Settlement deserted - medieval, Killamery, Co. Kilkenny
Co. Kilkenny |
Settlement Sites
In the townland of Killamery in County Kilkenny, a medieval settlement once substantial enough to appear on a map of the county as a town has effectively vanished.
Not ruined, not buried under a later village, simply gone, its precise location unresolved. What survives are the traces that tend to outlast everything else: a motte and a parish church, both of which hint at where the settlement's centre of gravity once lay. A motte, for those unfamiliar with the term, is an earthen mound built to carry a timber or stone fortification, typically the focal point of a Norman manorial estate.

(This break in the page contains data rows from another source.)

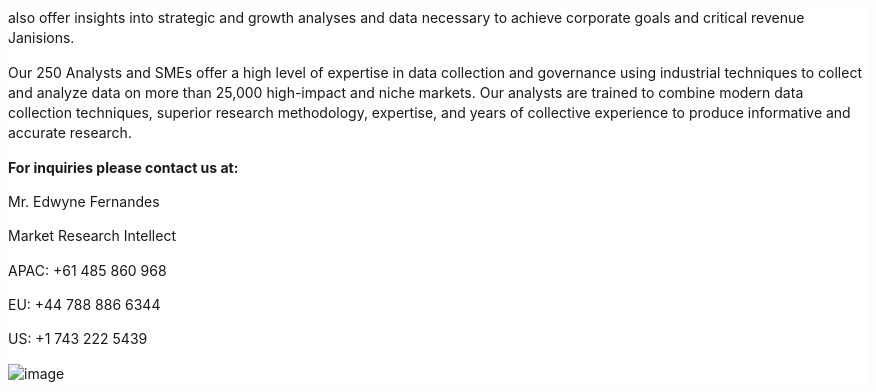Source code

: also offer insights into strategic and growth analyses and data necessary to achieve corporate goals and critical revenue Janisions.</p><p><span class="">Our 250 Analysts and SMEs offer a high level of expertise in data collection and governance using industrial techniques to collect and analyze data on more than 25,000 high-impact and niche markets. Our analysts are trained to combine modern data collection techniques, superior research methodology, expertise, and years of collective experience to produce informative and accurate research.</span></p><p><strong>For inquiries please contact us at:</strong></p><p>Mr. Edwyne Fernandes</p><p>Market Research Intellect</p><p>APAC: +61 485 860 968</p><p>EU: +44 788 886 6344</p><p>US: +1 743 222 5439</p>
![image](https://github.com/user-attachments/assets/bbaac1ce-9ae1-4eb7-989d-80adb5c0c16c)

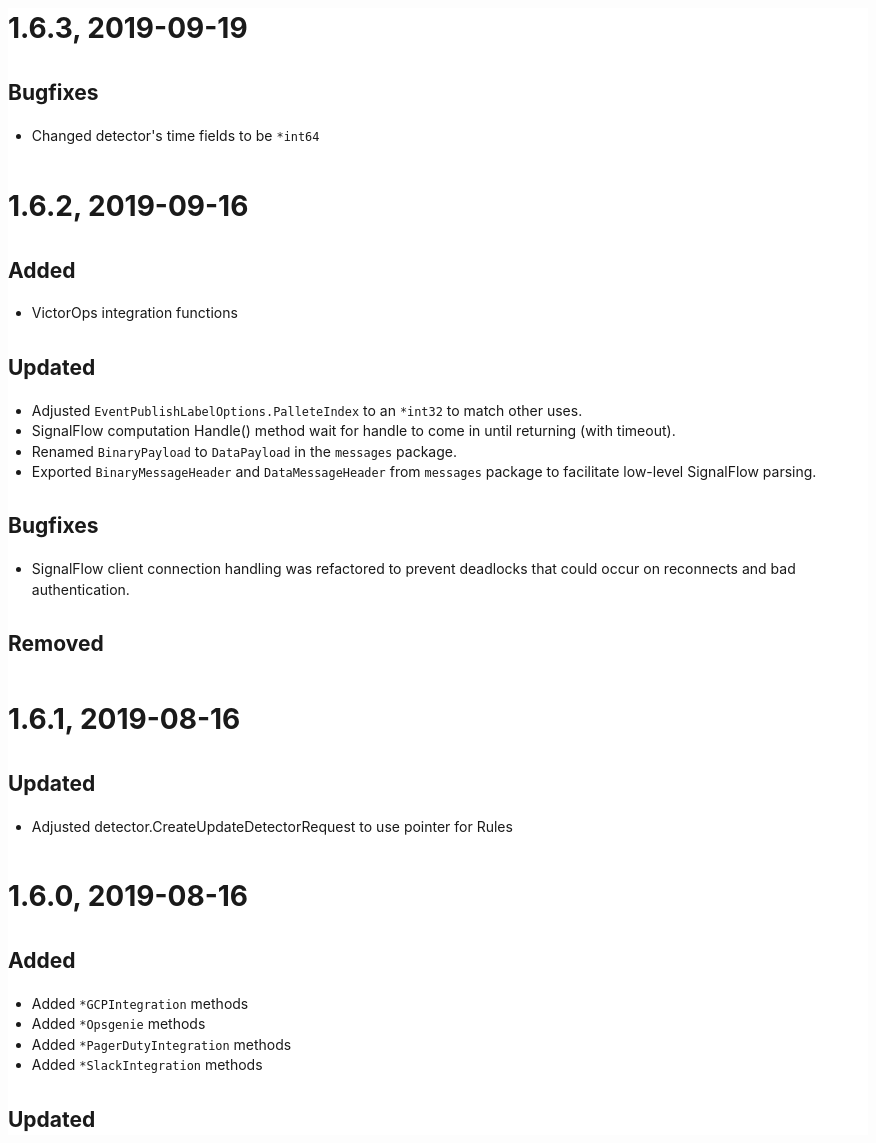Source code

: # 1.6.3, 2019-09-19

## Bugfixes

* Changed detector's time fields to be `*int64`

# 1.6.2, 2019-09-16

## Added

* VictorOps integration functions

## Updated

* Adjusted `EventPublishLabelOptions.PalleteIndex` to an `*int32` to match other uses.
* SignalFlow computation Handle() method wait for handle to come in until
  returning (with timeout).
* Renamed `BinaryPayload` to `DataPayload` in the `messages` package.
* Exported `BinaryMessageHeader` and `DataMessageHeader` from `messages`
  package to facilitate low-level SignalFlow parsing.

## Bugfixes

* SignalFlow client connection handling was refactored to prevent deadlocks
  that could occur on reconnects and bad authentication.

## Removed

# 1.6.1, 2019-08-16

## Updated

* Adjusted detector.CreateUpdateDetectorRequest to use pointer for Rules

# 1.6.0, 2019-08-16

## Added

* Added `*GCPIntegration` methods
* Added `*Opsgenie` methods
* Added `*PagerDutyIntegration` methods
* Added `*SlackIntegration` methods

## Updated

The documentary record, however sparse, gives Killamery a surprisingly legible history. The Earls Marshal acquired the townland around the beginning of the thirteenth century and granted it as a feudal tenancy to the Tobins, also known as De St. Albin, who were lords of Kaemshinagh. By 30th April 1247, a Thomas de St. Albin held it from Richard de Clare, Earl of Gloucester and Hertford. The settlement remained significant enough to appear in the Calendar of Ormond Deeds on more than one occasion: around 1399 the Crown was owed half a knight's fee from Killamery, and by around 1413 royal service from the place was assessed at twenty shillings. As late as 1584, a Walter McRichard Tobin of Killamery was named in connection with land grants. The family's long tenure came to an abrupt end when James Tobin forfeited the land following the 1641 Rising, one of countless confiscations that reshaped landownership across Ireland in the mid-seventeenth century. After that, Killamery disappears from the record as any kind of functioning settlement, and the community that once owed fees to a king and gave its name to a feudal grant quietly ceased to exist.